• **Problem requirements**: Below, take everything from the very first line down to the line with "the border of Denbighshire", and write it out as a JSON list of strings, one string per line, leaving out blank lines. Don't include any pictures in your answer.

• **Material provided**:
┌────────
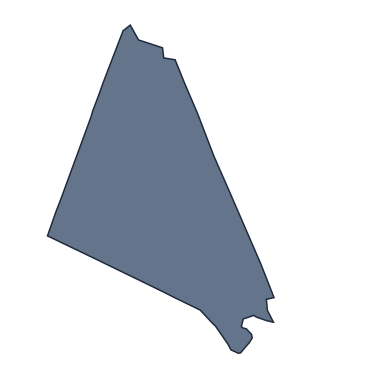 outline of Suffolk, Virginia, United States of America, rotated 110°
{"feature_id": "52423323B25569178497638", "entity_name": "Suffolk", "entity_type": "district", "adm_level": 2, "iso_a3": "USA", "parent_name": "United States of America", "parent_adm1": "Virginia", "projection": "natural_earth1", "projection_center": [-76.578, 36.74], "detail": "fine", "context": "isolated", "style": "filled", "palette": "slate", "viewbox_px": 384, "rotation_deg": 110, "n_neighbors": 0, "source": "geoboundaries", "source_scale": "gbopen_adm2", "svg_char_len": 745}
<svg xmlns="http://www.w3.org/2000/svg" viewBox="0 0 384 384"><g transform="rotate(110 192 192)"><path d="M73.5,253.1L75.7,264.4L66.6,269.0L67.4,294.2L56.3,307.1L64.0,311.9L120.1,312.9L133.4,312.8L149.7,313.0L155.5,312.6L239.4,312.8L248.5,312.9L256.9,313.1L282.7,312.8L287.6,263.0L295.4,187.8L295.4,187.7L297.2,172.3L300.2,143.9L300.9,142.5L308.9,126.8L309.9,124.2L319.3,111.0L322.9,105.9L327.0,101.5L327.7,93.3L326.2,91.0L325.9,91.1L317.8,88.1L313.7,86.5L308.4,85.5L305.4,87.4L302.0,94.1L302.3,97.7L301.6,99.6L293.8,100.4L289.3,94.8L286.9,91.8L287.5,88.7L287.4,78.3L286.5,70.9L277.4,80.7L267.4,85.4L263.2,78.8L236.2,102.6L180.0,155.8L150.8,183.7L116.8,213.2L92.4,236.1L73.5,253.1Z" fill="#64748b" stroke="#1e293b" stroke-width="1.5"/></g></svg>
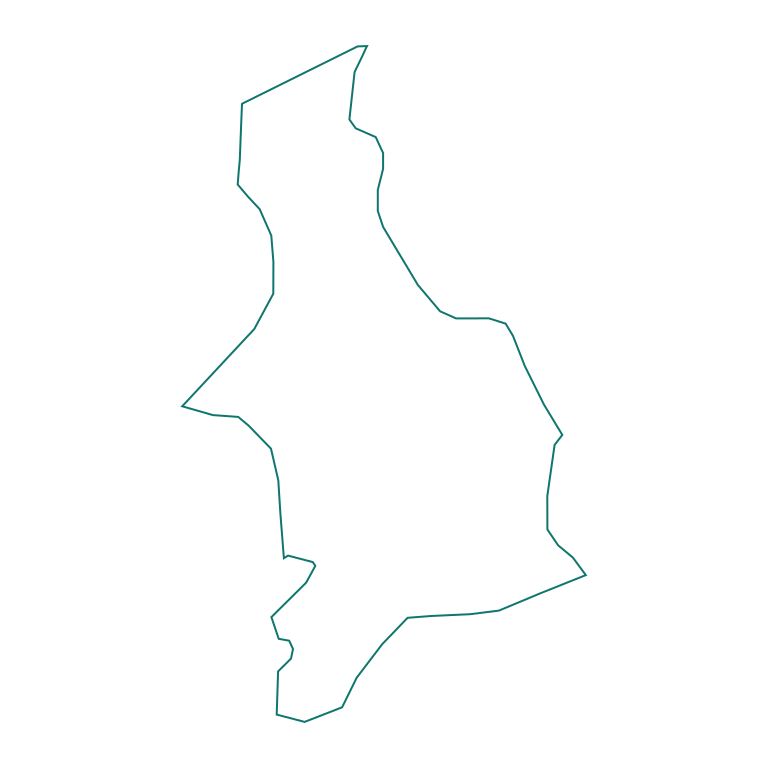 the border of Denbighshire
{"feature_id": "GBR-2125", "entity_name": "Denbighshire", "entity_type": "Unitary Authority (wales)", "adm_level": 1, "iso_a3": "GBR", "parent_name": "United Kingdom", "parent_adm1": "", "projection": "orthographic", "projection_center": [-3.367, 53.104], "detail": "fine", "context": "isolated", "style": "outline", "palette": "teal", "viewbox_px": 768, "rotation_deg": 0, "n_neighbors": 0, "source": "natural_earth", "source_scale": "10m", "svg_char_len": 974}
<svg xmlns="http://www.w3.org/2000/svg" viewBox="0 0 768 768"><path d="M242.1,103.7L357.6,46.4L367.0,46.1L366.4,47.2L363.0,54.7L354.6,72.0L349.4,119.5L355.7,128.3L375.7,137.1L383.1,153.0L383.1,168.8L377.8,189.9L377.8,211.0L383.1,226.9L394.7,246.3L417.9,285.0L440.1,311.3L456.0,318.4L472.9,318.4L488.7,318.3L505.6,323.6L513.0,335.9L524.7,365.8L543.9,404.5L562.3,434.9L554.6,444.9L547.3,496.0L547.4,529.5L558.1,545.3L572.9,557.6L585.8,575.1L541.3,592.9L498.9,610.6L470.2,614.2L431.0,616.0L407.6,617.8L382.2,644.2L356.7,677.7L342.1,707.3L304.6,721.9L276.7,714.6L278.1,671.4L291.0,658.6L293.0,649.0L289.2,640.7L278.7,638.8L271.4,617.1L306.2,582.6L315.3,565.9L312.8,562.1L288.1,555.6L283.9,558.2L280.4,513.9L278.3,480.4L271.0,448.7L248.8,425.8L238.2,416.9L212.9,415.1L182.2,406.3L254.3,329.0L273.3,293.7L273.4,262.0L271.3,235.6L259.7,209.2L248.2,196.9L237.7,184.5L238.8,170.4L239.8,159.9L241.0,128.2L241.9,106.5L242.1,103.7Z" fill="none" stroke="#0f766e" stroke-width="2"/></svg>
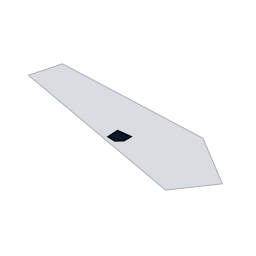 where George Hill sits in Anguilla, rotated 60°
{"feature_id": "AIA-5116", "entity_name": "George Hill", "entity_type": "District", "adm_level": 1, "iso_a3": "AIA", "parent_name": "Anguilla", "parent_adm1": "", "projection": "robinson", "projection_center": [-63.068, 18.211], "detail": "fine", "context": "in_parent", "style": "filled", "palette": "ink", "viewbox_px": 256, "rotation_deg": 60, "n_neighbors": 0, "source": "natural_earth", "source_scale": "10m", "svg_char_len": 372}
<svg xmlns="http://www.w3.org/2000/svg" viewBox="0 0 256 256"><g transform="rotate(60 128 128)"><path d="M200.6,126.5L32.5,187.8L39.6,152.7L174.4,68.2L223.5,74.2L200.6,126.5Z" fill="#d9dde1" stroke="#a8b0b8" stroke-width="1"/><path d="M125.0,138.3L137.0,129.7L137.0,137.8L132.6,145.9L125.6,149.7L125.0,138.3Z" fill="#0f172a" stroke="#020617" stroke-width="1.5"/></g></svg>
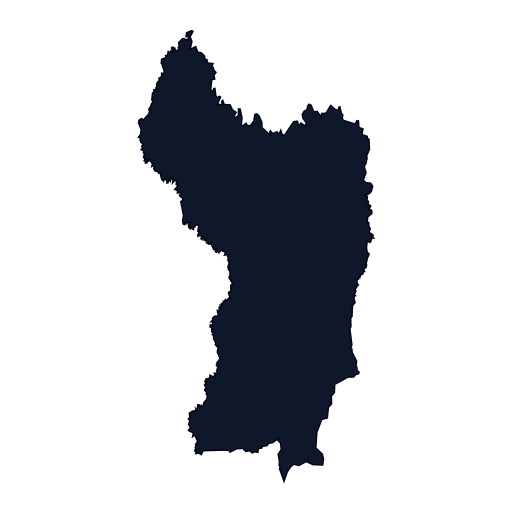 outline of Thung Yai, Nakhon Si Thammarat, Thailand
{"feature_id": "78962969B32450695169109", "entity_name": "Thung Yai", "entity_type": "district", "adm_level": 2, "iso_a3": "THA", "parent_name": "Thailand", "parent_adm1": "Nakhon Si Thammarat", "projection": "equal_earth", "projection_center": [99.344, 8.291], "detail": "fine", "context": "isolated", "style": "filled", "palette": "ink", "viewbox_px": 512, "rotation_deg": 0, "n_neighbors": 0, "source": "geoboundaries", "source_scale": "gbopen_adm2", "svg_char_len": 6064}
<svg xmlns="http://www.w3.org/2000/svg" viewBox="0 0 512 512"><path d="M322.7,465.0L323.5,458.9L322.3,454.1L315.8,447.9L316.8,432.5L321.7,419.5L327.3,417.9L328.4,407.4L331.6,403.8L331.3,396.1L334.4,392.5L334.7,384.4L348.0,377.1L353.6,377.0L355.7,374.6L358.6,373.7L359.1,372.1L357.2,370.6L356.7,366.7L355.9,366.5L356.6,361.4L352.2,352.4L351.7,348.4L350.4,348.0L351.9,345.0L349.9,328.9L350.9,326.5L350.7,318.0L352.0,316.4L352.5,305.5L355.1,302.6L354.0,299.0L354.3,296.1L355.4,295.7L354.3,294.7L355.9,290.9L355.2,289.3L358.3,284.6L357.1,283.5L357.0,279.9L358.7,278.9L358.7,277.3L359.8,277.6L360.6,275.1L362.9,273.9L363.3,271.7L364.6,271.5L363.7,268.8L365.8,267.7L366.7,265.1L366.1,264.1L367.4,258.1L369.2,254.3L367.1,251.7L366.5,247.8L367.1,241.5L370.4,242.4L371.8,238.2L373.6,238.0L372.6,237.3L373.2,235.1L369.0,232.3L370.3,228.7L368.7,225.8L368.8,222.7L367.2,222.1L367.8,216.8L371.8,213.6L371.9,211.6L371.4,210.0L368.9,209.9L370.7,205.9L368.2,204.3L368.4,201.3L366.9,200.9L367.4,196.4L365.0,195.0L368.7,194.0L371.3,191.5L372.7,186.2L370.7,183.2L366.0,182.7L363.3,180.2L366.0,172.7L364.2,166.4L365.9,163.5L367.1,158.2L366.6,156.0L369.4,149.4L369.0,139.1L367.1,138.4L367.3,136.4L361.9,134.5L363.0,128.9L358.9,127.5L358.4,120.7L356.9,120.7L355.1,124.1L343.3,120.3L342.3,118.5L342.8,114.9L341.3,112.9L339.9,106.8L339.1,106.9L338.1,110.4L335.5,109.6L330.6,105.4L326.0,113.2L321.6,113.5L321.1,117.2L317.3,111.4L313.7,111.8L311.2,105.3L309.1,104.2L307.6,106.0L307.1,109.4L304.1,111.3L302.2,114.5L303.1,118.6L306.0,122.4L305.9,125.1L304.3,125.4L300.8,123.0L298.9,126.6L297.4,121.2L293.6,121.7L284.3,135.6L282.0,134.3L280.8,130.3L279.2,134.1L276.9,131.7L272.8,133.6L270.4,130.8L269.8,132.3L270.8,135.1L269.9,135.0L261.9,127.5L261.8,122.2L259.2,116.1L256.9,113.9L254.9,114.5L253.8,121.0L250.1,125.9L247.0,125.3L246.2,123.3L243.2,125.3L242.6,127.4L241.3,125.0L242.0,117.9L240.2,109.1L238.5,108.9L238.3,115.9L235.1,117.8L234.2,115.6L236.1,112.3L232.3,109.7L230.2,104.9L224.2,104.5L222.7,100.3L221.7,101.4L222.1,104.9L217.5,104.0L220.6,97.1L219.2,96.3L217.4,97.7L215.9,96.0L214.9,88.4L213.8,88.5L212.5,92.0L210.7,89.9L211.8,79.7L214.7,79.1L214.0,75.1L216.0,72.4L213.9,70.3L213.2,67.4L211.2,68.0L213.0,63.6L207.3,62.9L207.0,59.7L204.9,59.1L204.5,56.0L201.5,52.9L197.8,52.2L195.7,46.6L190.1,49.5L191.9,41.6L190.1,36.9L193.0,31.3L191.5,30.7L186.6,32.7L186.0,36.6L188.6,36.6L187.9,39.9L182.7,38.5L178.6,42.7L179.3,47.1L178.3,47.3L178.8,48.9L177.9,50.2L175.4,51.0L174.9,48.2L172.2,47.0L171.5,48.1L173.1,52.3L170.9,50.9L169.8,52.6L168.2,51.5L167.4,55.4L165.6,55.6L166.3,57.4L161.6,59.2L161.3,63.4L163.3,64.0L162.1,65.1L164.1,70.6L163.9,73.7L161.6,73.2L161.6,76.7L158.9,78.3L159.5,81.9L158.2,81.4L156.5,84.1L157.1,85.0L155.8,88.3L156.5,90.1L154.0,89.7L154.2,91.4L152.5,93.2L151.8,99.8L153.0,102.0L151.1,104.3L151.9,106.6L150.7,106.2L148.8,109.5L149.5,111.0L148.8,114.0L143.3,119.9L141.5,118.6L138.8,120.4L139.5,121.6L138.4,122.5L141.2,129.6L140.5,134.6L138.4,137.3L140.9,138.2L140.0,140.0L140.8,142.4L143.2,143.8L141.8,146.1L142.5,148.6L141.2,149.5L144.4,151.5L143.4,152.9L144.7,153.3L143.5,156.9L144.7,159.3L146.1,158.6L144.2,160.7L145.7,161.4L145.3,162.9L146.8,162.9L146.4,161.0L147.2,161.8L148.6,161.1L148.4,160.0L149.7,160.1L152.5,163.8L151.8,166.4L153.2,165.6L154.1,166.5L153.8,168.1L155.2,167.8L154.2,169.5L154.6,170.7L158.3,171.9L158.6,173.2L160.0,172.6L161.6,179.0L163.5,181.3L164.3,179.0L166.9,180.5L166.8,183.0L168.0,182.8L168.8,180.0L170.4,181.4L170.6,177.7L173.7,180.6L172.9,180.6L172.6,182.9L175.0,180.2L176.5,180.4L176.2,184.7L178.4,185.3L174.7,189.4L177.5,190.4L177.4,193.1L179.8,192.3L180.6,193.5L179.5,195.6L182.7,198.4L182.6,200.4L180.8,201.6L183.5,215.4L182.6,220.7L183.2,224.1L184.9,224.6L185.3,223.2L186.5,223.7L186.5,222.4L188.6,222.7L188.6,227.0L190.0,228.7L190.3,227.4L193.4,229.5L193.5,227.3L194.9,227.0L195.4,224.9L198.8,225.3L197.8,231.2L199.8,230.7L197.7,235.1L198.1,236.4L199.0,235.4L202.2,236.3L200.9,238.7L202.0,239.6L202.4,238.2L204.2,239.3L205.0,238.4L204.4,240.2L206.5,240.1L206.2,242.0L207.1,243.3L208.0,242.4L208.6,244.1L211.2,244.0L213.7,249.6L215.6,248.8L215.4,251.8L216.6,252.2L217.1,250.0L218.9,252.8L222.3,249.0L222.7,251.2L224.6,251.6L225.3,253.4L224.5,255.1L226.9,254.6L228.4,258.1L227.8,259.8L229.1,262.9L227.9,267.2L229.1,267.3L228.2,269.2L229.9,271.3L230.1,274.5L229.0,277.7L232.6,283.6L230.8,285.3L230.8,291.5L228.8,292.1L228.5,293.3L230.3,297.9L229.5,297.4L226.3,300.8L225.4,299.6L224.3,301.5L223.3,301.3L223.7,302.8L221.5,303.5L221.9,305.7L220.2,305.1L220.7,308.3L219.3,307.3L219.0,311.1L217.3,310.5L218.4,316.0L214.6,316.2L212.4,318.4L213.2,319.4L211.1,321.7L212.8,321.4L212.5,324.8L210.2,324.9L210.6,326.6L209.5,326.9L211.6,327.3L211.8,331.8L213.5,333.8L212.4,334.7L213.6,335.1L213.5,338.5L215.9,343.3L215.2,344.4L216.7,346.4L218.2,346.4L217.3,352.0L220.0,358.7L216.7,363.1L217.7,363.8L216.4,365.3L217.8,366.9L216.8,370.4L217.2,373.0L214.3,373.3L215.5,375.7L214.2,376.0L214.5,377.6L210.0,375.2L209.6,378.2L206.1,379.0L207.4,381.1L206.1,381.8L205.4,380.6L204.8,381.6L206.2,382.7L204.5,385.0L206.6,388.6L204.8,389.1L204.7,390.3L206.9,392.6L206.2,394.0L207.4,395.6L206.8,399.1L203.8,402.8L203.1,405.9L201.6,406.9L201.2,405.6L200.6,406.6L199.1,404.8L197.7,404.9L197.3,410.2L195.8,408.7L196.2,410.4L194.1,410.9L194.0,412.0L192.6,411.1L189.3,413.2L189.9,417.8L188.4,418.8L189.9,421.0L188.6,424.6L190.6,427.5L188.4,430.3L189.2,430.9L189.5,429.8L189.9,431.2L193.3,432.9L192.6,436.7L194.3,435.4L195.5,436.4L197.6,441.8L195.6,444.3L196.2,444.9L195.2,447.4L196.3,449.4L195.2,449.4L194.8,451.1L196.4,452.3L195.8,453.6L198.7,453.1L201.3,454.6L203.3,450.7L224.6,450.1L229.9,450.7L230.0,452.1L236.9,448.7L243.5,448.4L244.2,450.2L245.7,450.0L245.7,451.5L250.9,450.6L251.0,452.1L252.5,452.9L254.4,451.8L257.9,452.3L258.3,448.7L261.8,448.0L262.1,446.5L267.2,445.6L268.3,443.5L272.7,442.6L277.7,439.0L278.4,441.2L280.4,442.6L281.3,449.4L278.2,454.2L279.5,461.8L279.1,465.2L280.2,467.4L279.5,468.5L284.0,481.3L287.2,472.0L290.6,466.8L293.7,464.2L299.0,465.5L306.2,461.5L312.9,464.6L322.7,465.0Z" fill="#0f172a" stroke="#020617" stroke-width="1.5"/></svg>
└────────
• **Written reply**:
[
  " outline of Suffolk, Virginia, United States of America, rotated 110°",
  "{\"feature_id\": \"52423323B25569178497638\", \"entity_name\": \"Suffolk\", \"entity_type\": \"district\", \"adm_level\": 2, \"iso_a3\": \"USA\", \"parent_name\": \"United States of America\", \"parent_adm1\": \"Virginia\", \"projection\": \"natural_earth1\", \"projection_center\": [-76.578, 36.74], \"detail\": \"fine\", \"context\": \"isolated\", \"style\": \"filled\", \"palette\": \"slate\", \"viewbox_px\": 384, \"rotation_deg\": 110, \"n_neighbors\": 0, \"source\": \"geoboundaries\", \"source_scale\": \"gbopen_adm2\", \"svg_char_len\": 745}",
  "<svg xmlns=\"http://www.w3.org/2000/svg\" viewBox=\"0 0 384 384\"><g transform=\"rotate(110 192 192)\"><path d=\"M73.5,253.1L75.7,264.4L66.6,269.0L67.4,294.2L56.3,307.1L64.0,311.9L120.1,312.9L133.4,312.8L149.7,313.0L155.5,312.6L239.4,312.8L248.5,312.9L256.9,313.1L282.7,312.8L287.6,263.0L295.4,187.8L295.4,187.7L297.2,172.3L300.2,143.9L300.9,142.5L308.9,126.8L309.9,124.2L319.3,111.0L322.9,105.9L327.0,101.5L327.7,93.3L326.2,91.0L325.9,91.1L317.8,88.1L313.7,86.5L308.4,85.5L305.4,87.4L302.0,94.1L302.3,97.7L301.6,99.6L293.8,100.4L289.3,94.8L286.9,91.8L287.5,88.7L287.4,78.3L286.5,70.9L277.4,80.7L267.4,85.4L263.2,78.8L236.2,102.6L180.0,155.8L150.8,183.7L116.8,213.2L92.4,236.1L73.5,253.1Z\" fill=\"#64748b\" stroke=\"#1e293b\" stroke-width=\"1.5\"/></g></svg>",
  " the border of Denbighshire"
]